为具有多个维度的numpy.argsort排序不变量

时间:2022-10-17 21:26:10

numpy.argsort docs state

numpy.argsort docs状态

Returns:
index_array : ndarray, int Array of indices that sort a along the specified axis. If a is one-dimensional, a[index_array] yields a sorted a.

返回:index_array:ndarray,int沿指定轴排序a的索引数组。如果a是一维的,则[index_array]产生排序的a。

How can I apply the result of numpy.argsort for a multidimensional array to get back a sorted array? (NOT just a 1-D or 2-D array; it could be an N-dimensional array where N is known only at runtime)

如何将numpy.argsort的结果应用于多维数组以获取已排序的数组? (不只是1-D或2-D阵列;它可能是N维数组,其中N仅在运行时已知)

>>> import numpy as np
>>> np.random.seed(123)
>>> A = np.random.randn(3,2)
>>> A
array([[-1.0856306 ,  0.99734545],
       [ 0.2829785 , -1.50629471],
       [-0.57860025,  1.65143654]])
>>> i=np.argsort(A,axis=-1)
>>> A[i]
array([[[-1.0856306 ,  0.99734545],
        [ 0.2829785 , -1.50629471]],

       [[ 0.2829785 , -1.50629471],
        [-1.0856306 ,  0.99734545]],

       [[-1.0856306 ,  0.99734545],
        [ 0.2829785 , -1.50629471]]])

For me it's not just a matter of using sort() instead; I have another array B and I want to order B using the results of np.argsort(A) along the appropriate axis. Consider the following example:

对我而言,这不仅仅是使用sort()的问题;我有另一个数组B,我想使用np.argsort(A)沿适当的轴的结果来命令B.请考虑以下示例:

>>> A = np.array([[3,2,1],[4,0,6]])
>>> B = np.array([[3,1,4],[1,5,9]])
>>> i = np.argsort(A,axis=-1)
>>> BsortA = ???             
# should result in [[4,1,3],[5,1,9]]
# so that corresponding elements of B and sort(A) stay together

It looks like this functionality is already an enhancement request in numpy.

看起来这个功能已经是numpy中的增强请求了。

3 个解决方案

#1


2  

The numpy issue #8708 has a sample implementation of take_along_axis that does what I need; I'm not sure if it's efficient for large arrays but it seems to work.

numpy问题#8708有一个take_along_axis的示例实现,可以满足我的需要;我不确定它对于大型阵列是否有效但似乎有效。
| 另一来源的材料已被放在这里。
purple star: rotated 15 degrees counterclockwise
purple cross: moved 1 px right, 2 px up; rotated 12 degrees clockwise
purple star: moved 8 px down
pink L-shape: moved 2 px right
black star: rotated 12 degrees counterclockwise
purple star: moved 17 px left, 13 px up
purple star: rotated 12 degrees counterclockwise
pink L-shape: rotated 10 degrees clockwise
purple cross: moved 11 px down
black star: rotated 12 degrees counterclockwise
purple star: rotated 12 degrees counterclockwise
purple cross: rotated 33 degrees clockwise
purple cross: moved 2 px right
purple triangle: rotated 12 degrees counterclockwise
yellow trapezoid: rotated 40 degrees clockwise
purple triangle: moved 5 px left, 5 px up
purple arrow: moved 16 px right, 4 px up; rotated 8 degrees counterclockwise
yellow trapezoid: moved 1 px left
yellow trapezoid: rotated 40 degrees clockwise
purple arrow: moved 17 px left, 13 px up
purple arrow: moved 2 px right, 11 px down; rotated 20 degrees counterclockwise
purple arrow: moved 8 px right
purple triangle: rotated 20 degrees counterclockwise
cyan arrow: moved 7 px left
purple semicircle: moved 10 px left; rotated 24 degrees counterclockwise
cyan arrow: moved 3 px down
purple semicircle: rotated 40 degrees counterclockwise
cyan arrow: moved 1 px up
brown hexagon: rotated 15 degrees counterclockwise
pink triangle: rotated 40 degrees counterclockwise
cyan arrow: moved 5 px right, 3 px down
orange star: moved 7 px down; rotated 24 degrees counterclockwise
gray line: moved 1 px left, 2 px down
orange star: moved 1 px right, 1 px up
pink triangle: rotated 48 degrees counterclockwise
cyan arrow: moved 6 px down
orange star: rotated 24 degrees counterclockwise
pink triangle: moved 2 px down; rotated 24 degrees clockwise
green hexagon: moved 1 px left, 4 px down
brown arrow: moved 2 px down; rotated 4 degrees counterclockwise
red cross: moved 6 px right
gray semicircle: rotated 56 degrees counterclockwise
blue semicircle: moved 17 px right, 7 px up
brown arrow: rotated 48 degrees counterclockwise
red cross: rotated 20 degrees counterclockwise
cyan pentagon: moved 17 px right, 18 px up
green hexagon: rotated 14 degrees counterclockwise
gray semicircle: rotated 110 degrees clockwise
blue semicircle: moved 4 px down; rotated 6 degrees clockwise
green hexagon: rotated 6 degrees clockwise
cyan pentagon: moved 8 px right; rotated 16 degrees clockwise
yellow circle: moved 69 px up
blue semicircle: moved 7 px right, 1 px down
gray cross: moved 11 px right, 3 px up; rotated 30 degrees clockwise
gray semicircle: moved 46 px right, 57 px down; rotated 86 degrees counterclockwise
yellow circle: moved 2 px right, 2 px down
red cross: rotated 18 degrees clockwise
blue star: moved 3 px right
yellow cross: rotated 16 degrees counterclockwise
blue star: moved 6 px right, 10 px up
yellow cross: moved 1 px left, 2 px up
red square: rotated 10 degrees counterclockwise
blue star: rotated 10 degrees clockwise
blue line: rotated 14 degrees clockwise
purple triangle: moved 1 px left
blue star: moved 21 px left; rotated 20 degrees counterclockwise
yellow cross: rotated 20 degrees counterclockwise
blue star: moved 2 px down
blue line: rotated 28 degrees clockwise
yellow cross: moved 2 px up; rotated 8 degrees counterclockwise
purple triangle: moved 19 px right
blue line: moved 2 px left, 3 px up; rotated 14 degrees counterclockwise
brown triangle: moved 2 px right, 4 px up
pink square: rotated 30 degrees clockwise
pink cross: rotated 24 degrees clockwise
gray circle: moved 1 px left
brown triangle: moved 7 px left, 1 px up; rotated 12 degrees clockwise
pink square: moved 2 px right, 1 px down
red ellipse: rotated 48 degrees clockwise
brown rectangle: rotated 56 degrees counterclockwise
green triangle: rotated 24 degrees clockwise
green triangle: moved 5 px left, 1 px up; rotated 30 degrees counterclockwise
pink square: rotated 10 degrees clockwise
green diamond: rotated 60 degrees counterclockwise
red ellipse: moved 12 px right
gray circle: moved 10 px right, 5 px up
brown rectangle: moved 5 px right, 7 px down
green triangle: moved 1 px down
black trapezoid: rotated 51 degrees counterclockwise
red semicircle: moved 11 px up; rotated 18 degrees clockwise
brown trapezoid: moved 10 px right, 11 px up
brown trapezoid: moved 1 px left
def take_along_axis(arr, ind, axis):
    """
    ... here means a "pack" of dimensions, possibly empty

    arr: array_like of shape (A..., M, B...)
        source array
    ind: array_like of shape (A..., K..., B...)
        indices to take along each 1d slice of `arr`
    axis: int
        index of the axis with dimension M

    out: array_like of shape (A..., K..., B...)
        out[a..., k..., b...] = arr[a..., inds[a..., k..., b...], b...]
    """
    if axis < 0:
       if axis >= -arr.ndim:
           axis += arr.ndim
       else:
           raise IndexError('axis out of range')
    ind_shape = (1,) * ind.ndim
    ins_ndim = ind.ndim - (arr.ndim - 1)   #inserted dimensions

    dest_dims = list(range(axis)) + [None] + list(range(axis+ins_ndim, ind.ndim))

    # could also call np.ix_ here with some dummy arguments, then throw those results away
    inds = []
    for dim, n in zip(dest_dims, arr.shape):
        if dim is None:
            inds.append(ind)
        else:
            ind_shape_dim = ind_shape[:dim] + (-1,) + ind_shape[dim+1:]
            inds.append(np.arange(n).reshape(ind_shape_dim))

    return arr[tuple(inds)]

which yields

>>> A = np.array([[3,2,1],[4,0,6]])
>>> B = np.array([[3,1,4],[1,5,9]])
>>> i = A.argsort(axis=-1)
>>> take_along_axis(A,i,axis=-1)
array([[1, 2, 3],
       [0, 4, 6]])
>>> take_along_axis(B,i,axis=-1)
array([[4, 1, 3],
       [5, 1, 9]])

#2


1  

This argsort produces a (3,2) array

这个argsort产生一个(3,2)数组

In [453]: idx=np.argsort(A,axis=-1)
In [454]: idx
Out[454]: 
array([[0, 1],
       [1, 0],
       [0, 1]], dtype=int32)

As you note applying this to A to get the equivalent of np.sort(A, axis=-1) isn't obvious. The iterative solution is sort each row (a 1d case) with:

正如您所注意到将此应用于A以获得等效的np.sort(A,axis = -1)并不明显。迭代解决方案是按行排序(1d案例):

In [459]: np.array([x[i] for i,x in zip(idx,A)])
Out[459]: 
array([[-1.0856306 ,  0.99734545],
       [-1.50629471,  0.2829785 ],
       [-0.57860025,  1.65143654]])

While probably not the fastest, it is probably the clearest solution, and a good starting point for conceptualizing a better solution.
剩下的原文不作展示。